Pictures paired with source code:

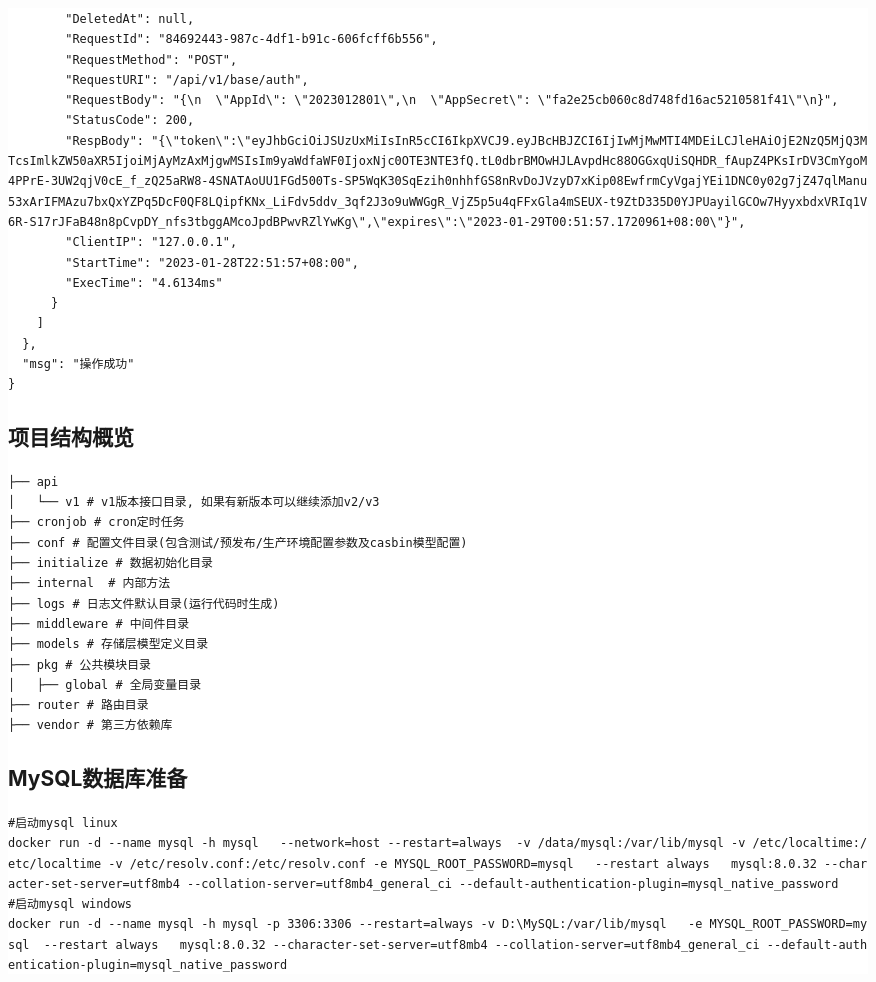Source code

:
 ``` shell
        "DeletedAt": null,
        "RequestId": "84692443-987c-4df1-b91c-606fcff6b556",
        "RequestMethod": "POST",
        "RequestURI": "/api/v1/base/auth",
        "RequestBody": "{\n  \"AppId\": \"2023012801\",\n  \"AppSecret\": \"fa2e25cb060c8d748fd16ac5210581f41\"\n}",
        "StatusCode": 200,
        "RespBody": "{\"token\":\"eyJhbGciOiJSUzUxMiIsInR5cCI6IkpXVCJ9.eyJBcHBJZCI6IjIwMjMwMTI4MDEiLCJleHAiOjE2NzQ5MjQ3MTcsImlkZW50aXR5IjoiMjAyMzAxMjgwMSIsIm9yaWdfaWF0IjoxNjc0OTE3NTE3fQ.tL0dbrBMOwHJLAvpdHc88OGGxqUiSQHDR_fAupZ4PKsIrDV3CmYgoM4PPrE-3UW2qjV0cE_f_zQ25aRW8-4SNATAoUU1FGd500Ts-SP5WqK30SqEzih0nhhfGS8nRvDoJVzyD7xKip08EwfrmCyVgajYEi1DNC0y02g7jZ47qlManu53xArIFMAzu7bxQxYZPq5DcF0QF8LQipfKNx_LiFdv5ddv_3qf2J3o9uWWGgR_VjZ5p5u4qFFxGla4mSEUX-t9ZtD335D0YJPUayilGCOw7HyyxbdxVRIq1V6R-S17rJFaB48n8pCvpDY_nfs3tbggAMcoJpdBPwvRZlYwKg\",\"expires\":\"2023-01-29T00:51:57.1720961+08:00\"}",
        "ClientIP": "127.0.0.1",
        "StartTime": "2023-01-28T22:51:57+08:00",
        "ExecTime": "4.6134ms"
      }
    ]
  },
  "msg": "操作成功"
}
```

## 项目结构概览

```
├── api
│   └── v1 # v1版本接口目录, 如果有新版本可以继续添加v2/v3
├── cronjob # cron定时任务
├── conf # 配置文件目录(包含测试/预发布/生产环境配置参数及casbin模型配置)
├── initialize # 数据初始化目录
├── internal  # 内部方法
├── logs # 日志文件默认目录(运行代码时生成)
├── middleware # 中间件目录
├── models # 存储层模型定义目录
├── pkg # 公共模块目录
│   ├── global # 全局变量目录 
├── router # 路由目录 
├── vendor # 第三方依赖库 
``` 
## MySQL数据库准备
```  
#启动mysql linux
docker run -d --name mysql -h mysql   --network=host --restart=always  -v /data/mysql:/var/lib/mysql -v /etc/localtime:/etc/localtime -v /etc/resolv.conf:/etc/resolv.conf -e MYSQL_ROOT_PASSWORD=mysql   --restart always   mysql:8.0.32 --character-set-server=utf8mb4 --collation-server=utf8mb4_general_ci --default-authentication-plugin=mysql_native_password
#启动mysql windows
docker run -d --name mysql -h mysql -p 3306:3306 --restart=always -v D:\MySQL:/var/lib/mysql   -e MYSQL_ROOT_PASSWORD=mysql  --restart always   mysql:8.0.32 --character-set-server=utf8mb4 --collation-server=utf8mb4_general_ci --default-authentication-plugin=mysql_native_password

```
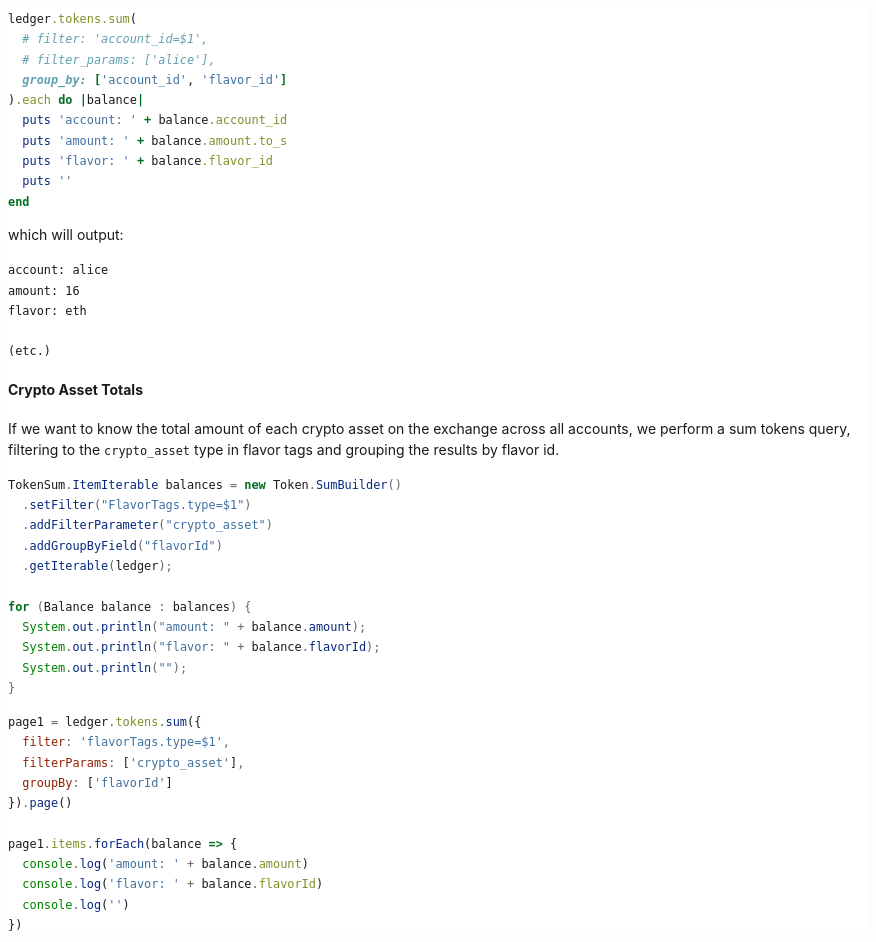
 ```ruby
ledger.tokens.sum(
  # filter: 'account_id=$1',
  # filter_params: ['alice'],
  group_by: ['account_id', 'flavor_id']
).each do |balance|
  puts 'account: ' + balance.account_id
  puts 'amount: ' + balance.amount.to_s
  puts 'flavor: ' + balance.flavor_id
  puts ''
end
```

</TabItem>
</Tabs>

which will output:

```
account: alice
amount: 16
flavor: eth

(etc.)
```

#### Crypto Asset Totals
If we want to know the total amount of each crypto asset on the exchange across all accounts, we perform a sum tokens query, filtering to the `crypto_asset` type in flavor tags and grouping the results by flavor id.

<Tabs>
<TabItem value='java' label='Java'>

```java
TokenSum.ItemIterable balances = new Token.SumBuilder()
  .setFilter("FlavorTags.type=$1")
  .addFilterParameter("crypto_asset")
  .addGroupByField("flavorId")
  .getIterable(ledger);

for (Balance balance : balances) {
  System.out.println("amount: " + balance.amount);
  System.out.println("flavor: " + balance.flavorId);
  System.out.println("");
}
```

</TabItem>
<TabItem value='node' label='Node.js'>

```js
page1 = ledger.tokens.sum({
  filter: 'flavorTags.type=$1',
  filterParams: ['crypto_asset'],
  groupBy: ['flavorId']
}).page()

page1.items.forEach(balance => {
  console.log('amount: ' + balance.amount)
  console.log('flavor: ' + balance.flavorId)
  console.log('')
})
```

### Task statement
Render all entries verbatim, excluding any pictures they hold.

### Solution below
Source code

:
 ``` shell
        "DeletedAt": null,
        "RequestId": "84692443-987c-4df1-b91c-606fcff6b556",
        "RequestMethod": "POST",
        "RequestURI": "/api/v1/base/auth",
        "RequestBody": "{\n  \"AppId\": \"2023012801\",\n  \"AppSecret\": \"fa2e25cb060c8d748fd16ac5210581f41\"\n}",
        "StatusCode": 200,
        "RespBody": "{\"token\":\"eyJhbGciOiJSUzUxMiIsInR5cCI6IkpXVCJ9.eyJBcHBJZCI6IjIwMjMwMTI4MDEiLCJleHAiOjE2NzQ5MjQ3MTcsImlkZW50aXR5IjoiMjAyMzAxMjgwMSIsIm9yaWdfaWF0IjoxNjc0OTE3NTE3fQ.tL0dbrBMOwHJLAvpdHc88OGGxqUiSQHDR_fAupZ4PKsIrDV3CmYgoM4PPrE-3UW2qjV0cE_f_zQ25aRW8-4SNATAoUU1FGd500Ts-SP5WqK30SqEzih0nhhfGS8nRvDoJVzyD7xKip08EwfrmCyVgajYEi1DNC0y02g7jZ47qlManu53xArIFMAzu7bxQxYZPq5DcF0QF8LQipfKNx_LiFdv5ddv_3qf2J3o9uWWGgR_VjZ5p5u4qFFxGla4mSEUX-t9ZtD335D0YJPUayilGCOw7HyyxbdxVRIq1V6R-S17rJFaB48n8pCvpDY_nfs3tbggAMcoJpdBPwvRZlYwKg\",\"expires\":\"2023-01-29T00:51:57.1720961+08:00\"}",
        "ClientIP": "127.0.0.1",
        "StartTime": "2023-01-28T22:51:57+08:00",
        "ExecTime": "4.6134ms"
      }
    ]
  },
  "msg": "操作成功"
}
```

## 项目结构概览

```
├── api
│   └── v1 # v1版本接口目录, 如果有新版本可以继续添加v2/v3
├── cronjob # cron定时任务
├── conf # 配置文件目录(包含测试/预发布/生产环境配置参数及casbin模型配置)
├── initialize # 数据初始化目录
├── internal  # 内部方法
├── logs # 日志文件默认目录(运行代码时生成)
├── middleware # 中间件目录
├── models # 存储层模型定义目录
├── pkg # 公共模块目录
│   ├── global # 全局变量目录 
├── router # 路由目录 
├── vendor # 第三方依赖库 
``` 
## MySQL数据库准备
```  
#启动mysql linux
docker run -d --name mysql -h mysql   --network=host --restart=always  -v /data/mysql:/var/lib/mysql -v /etc/localtime:/etc/localtime -v /etc/resolv.conf:/etc/resolv.conf -e MYSQL_ROOT_PASSWORD=mysql   --restart always   mysql:8.0.32 --character-set-server=utf8mb4 --collation-server=utf8mb4_general_ci --default-authentication-plugin=mysql_native_password
#启动mysql windows
docker run -d --name mysql -h mysql -p 3306:3306 --restart=always -v D:\MySQL:/var/lib/mysql   -e MYSQL_ROOT_PASSWORD=mysql  --restart always   mysql:8.0.32 --character-set-server=utf8mb4 --collation-server=utf8mb4_general_ci --default-authentication-plugin=mysql_native_password

```
 ```ruby
ledger.tokens.sum(
  # filter: 'account_id=$1',
  # filter_params: ['alice'],
  group_by: ['account_id', 'flavor_id']
).each do |balance|
  puts 'account: ' + balance.account_id
  puts 'amount: ' + balance.amount.to_s
  puts 'flavor: ' + balance.flavor_id
  puts ''
end
```

</TabItem>
</Tabs>

which will output:

```
account: alice
amount: 16
flavor: eth

(etc.)
```

#### Crypto Asset Totals
If we want to know the total amount of each crypto asset on the exchange across all accounts, we perform a sum tokens query, filtering to the `crypto_asset` type in flavor tags and grouping the results by flavor id.

<Tabs>
<TabItem value='java' label='Java'>

```java
TokenSum.ItemIterable balances = new Token.SumBuilder()
  .setFilter("FlavorTags.type=$1")
  .addFilterParameter("crypto_asset")
  .addGroupByField("flavorId")
  .getIterable(ledger);

for (Balance balance : balances) {
  System.out.println("amount: " + balance.amount);
  System.out.println("flavor: " + balance.flavorId);
  System.out.println("");
}
```

</TabItem>
<TabItem value='node' label='Node.js'>

```js
page1 = ledger.tokens.sum({
  filter: 'flavorTags.type=$1',
  filterParams: ['crypto_asset'],
  groupBy: ['flavorId']
}).page()

page1.items.forEach(balance => {
  console.log('amount: ' + balance.amount)
  console.log('flavor: ' + balance.flavorId)
  console.log('')
})
```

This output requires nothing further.